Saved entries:

* * * *

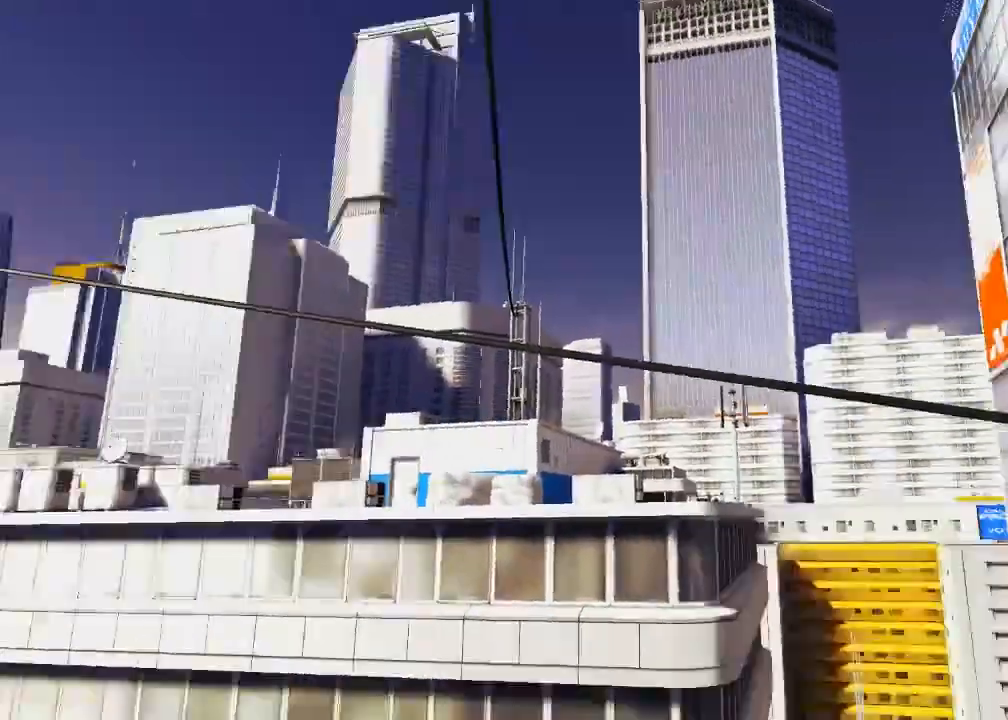
{"keys": [], "mouse": [], "events": [[117, "s", "down"], [417, "s", "up"]]}
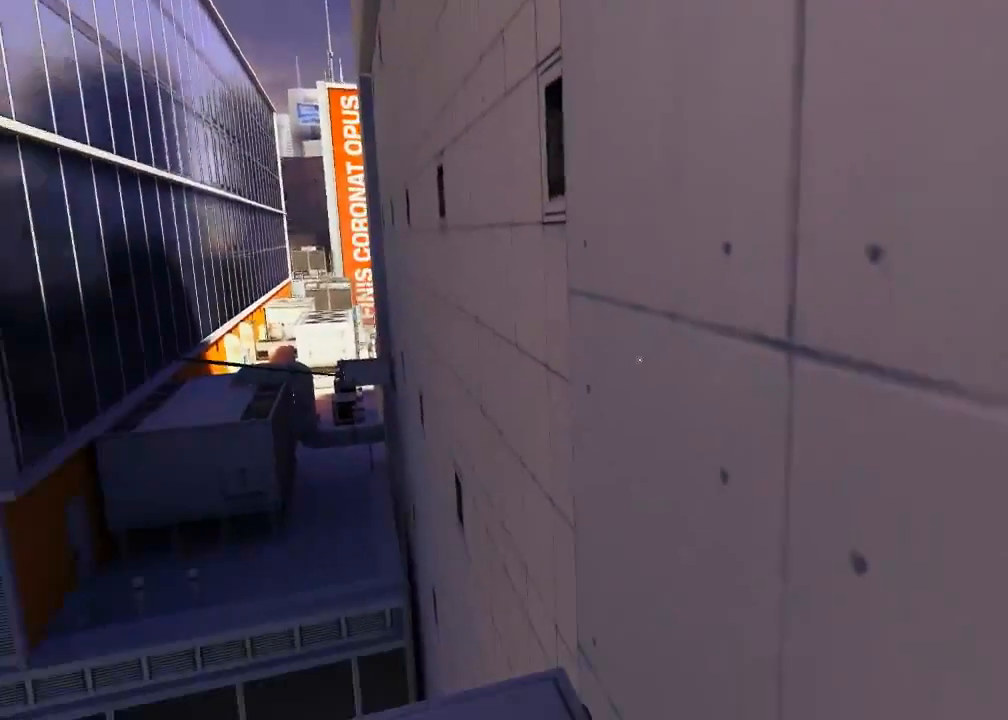
{"keys": [], "mouse": [], "events": []}
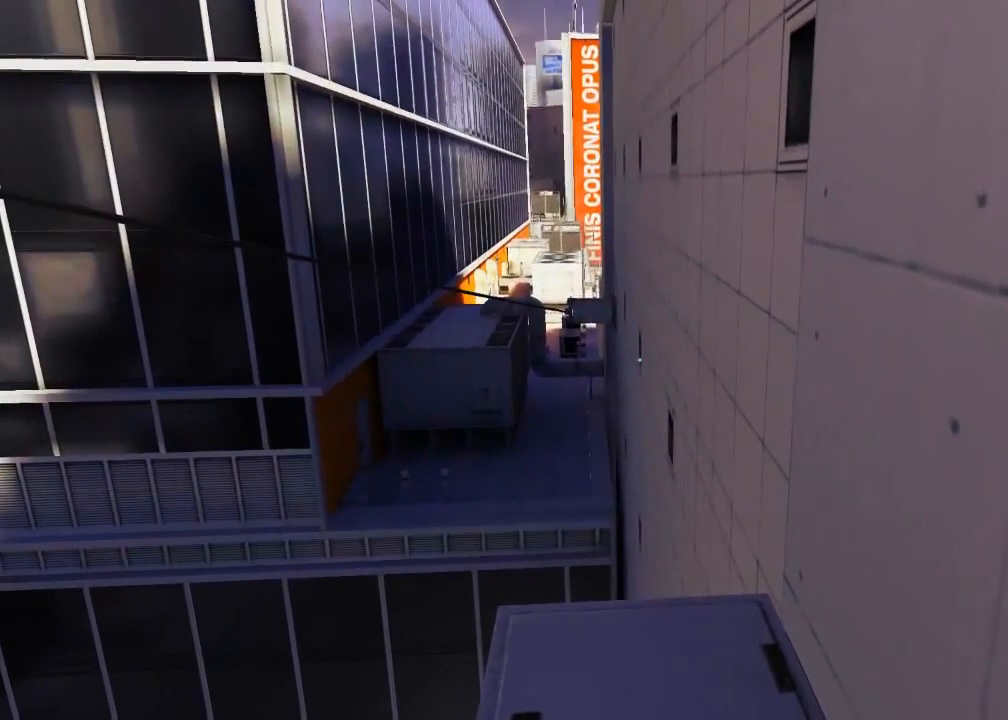
{"keys": [], "mouse": [], "events": []}
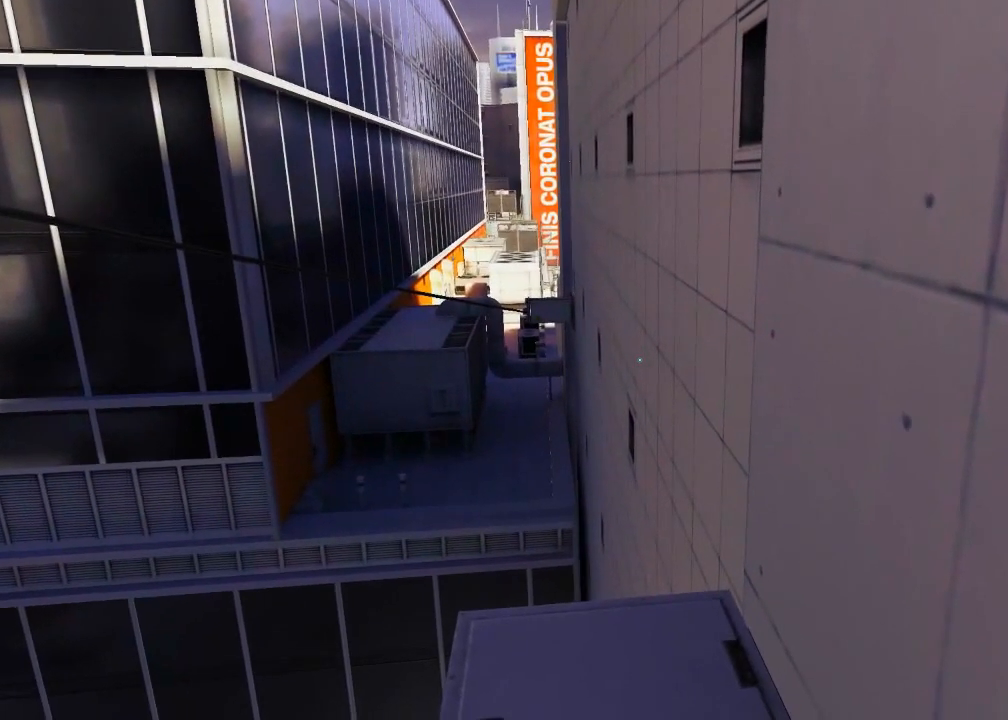
{"keys": [], "mouse": [], "events": []}
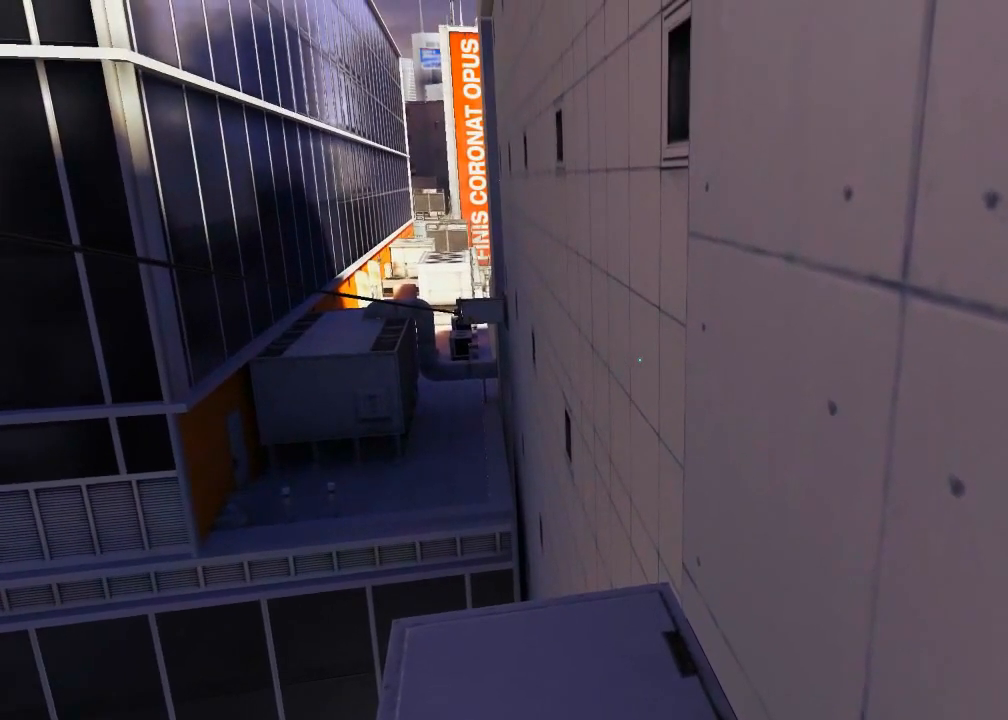
{"keys": [], "mouse": [], "events": []}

* * * *

▶ THE TASK
In your copy, include no pictures; print every line above exactly.

▶ YOUR SOLUTION
{"keys": [], "mouse": [], "events": [[117, "s", "down"], [417, "s", "up"]]}
{"keys": [], "mouse": [], "events": []}
{"keys": [], "mouse": [], "events": []}
{"keys": [], "mouse": [], "events": []}
{"keys": [], "mouse": [], "events": []}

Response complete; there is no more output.